◆ Task details: From the text about the film Labor Day below, list every character named in its plot summary.

◆ Document text:

+ + + + +

Labor Day is a 2013 American drama film written and directed by Jason Reitman, based on the 2009 novel of the same name by Joyce Maynard. The film stars Kate Winslet and Josh Brolin and was co-produced by Paramount Pictures and Indian Paintbrush, premiering at the Telluride Film Festival on August 29, 2013, and was a Special Presentation at the 2013 Toronto International Film Festival. The film was released in the United States on December 27, 2013.

Plot
In 1987, Adele Wheeler is a depressed single mother who lives in a rural home with her 13-year-old son, Henry. While they are shopping, a man approaches Henry and makes them take him home to look after him. The man is revealed to be Frank Chambers, an escaped convict wanted by police.

Through flashbacks, it is revealed that Frank is a Vietnam War veteran who married his pregnant girlfriend, Mandy Chambers. A year after the baby's birth, they had a fight, in which he asked if he was the father. He pushed her against a radiator, resulting in her death. Simultaneously, through imagery, it is implied that the baby drowned. Frank was put in prison for murder.

+ + + + +

◆ Exercise data:
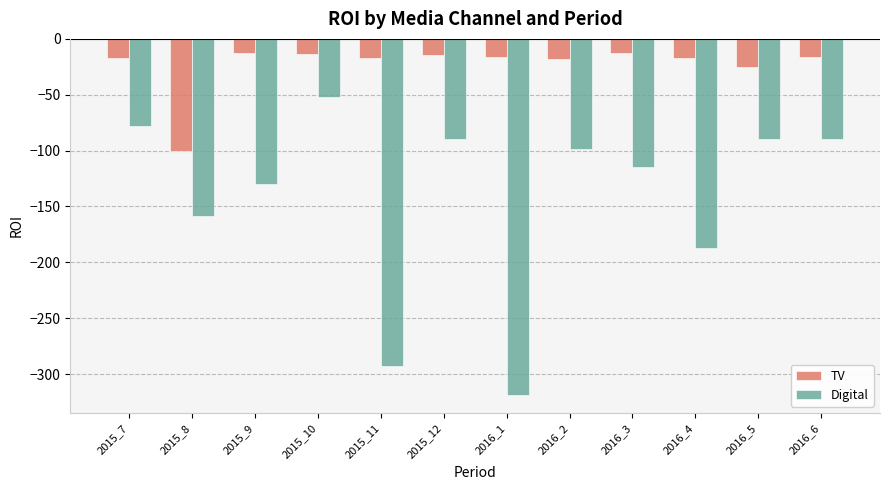

Which series has the widest spread of values?

Digital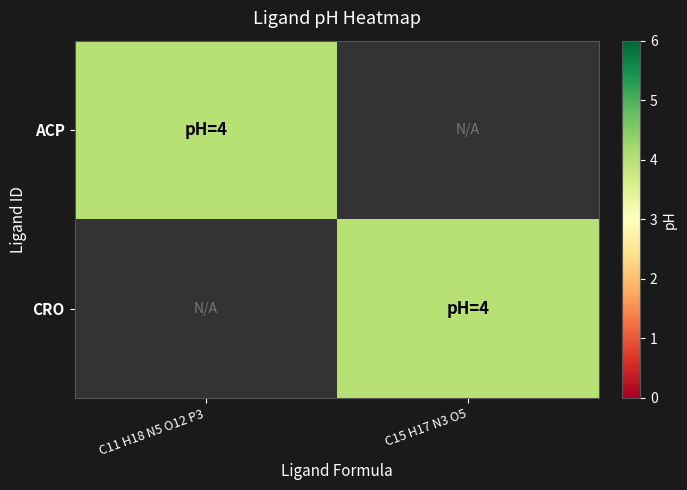

Rank the series by their maximum value, from highest to lowest.

ACP, CRO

+ + + + +

◆ Exercise answer: Adele Wheeler, Henry, Frank Chambers, Mandy Chambers